What does CpG describe?

- this describes a C and G next to each other in the sequence.
- p = phosphate group between two sugars, therefore this C and G are on the same strand.
- if written as CG this usually refers to a base pair meaning these are on opposite strands of DNA.

46

Name the three possible ways in which DNA could replicate.

- conservative replication (original DNA molecule maintained and completely new copy generated).
- dispersive replication (molecule replicated but both strands of the resulting molecules are a mixture of old and new DNA).
- semi conservative replication (one strand of DNA from old molecule is incorporated into new one, therefore one old and one new). This is how DNA is actually replicated.

47

Describe what happens in preparation for DNA replication.

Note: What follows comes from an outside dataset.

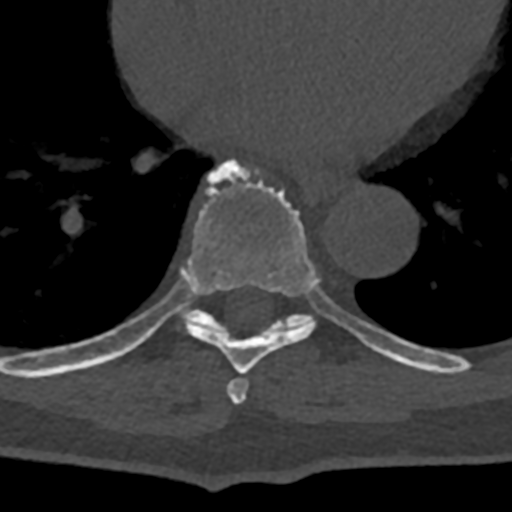
CT including the spine, one axial slice; slice 695 of 797 in the series (ordered by position); reconstruction kernel Br40s/3; 120 kVp; bone window (W 1800 / L 400 HU); 0.5 mm slice thickness; 512 × 512 image matrix, field of view 160 × 160 mm. Patient: male, 74 years. From the clinical record (not read from this slice): primary cancer: renal; vertebrae with lytic lesions (as recorded): T10, L1, L2, L3, L4, L5.
Structures marked on this image (semi-automatic segmentation, software-assisted and operator-edited):
- T7 vertebra: bounding box (x1, y1, x2, y2) in pixels: (227, 378, 248, 404)
- T8 vertebra: (70, 159, 399, 374)
- T9 vertebra: (168, 272, 432, 371)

- DNA is unwound by a helicase enzyme.
- another enzyme called RNA primase generates a small RNA molecule which is complementary to the DNA.
- this acts as a primer for the DNA polymerase enzyme which will synthesise the new DNA chain.

48

Describe what happens during DNA replication.

- 2 strands held together by hydrogen bonds (antiparallel).
- DNA unwinds (by helicase enzyme) as hydrogen bonds are broken.
- now have two ssDNA molecules.
- this is not as stable as double stranded and so ssbinding proteins attach to stabilise DNA and stop it being degraded.
- molecule of DNA polymerase binds to DNA and replicates new strand (this binds and moves in 3'-5' and so new molecule is built in 5'-3' direction.
- a second type of DNA polymerase binds the other template strand. This must synthesise discontinuous segments of polynucleotides (these sequences are called OKAZAKI FRAGMENTS).
- because these fragments can only be built 5'-3' this process is limited by how far the original DNA has been unwound.
- Okazaki fragments result from the lagging strand.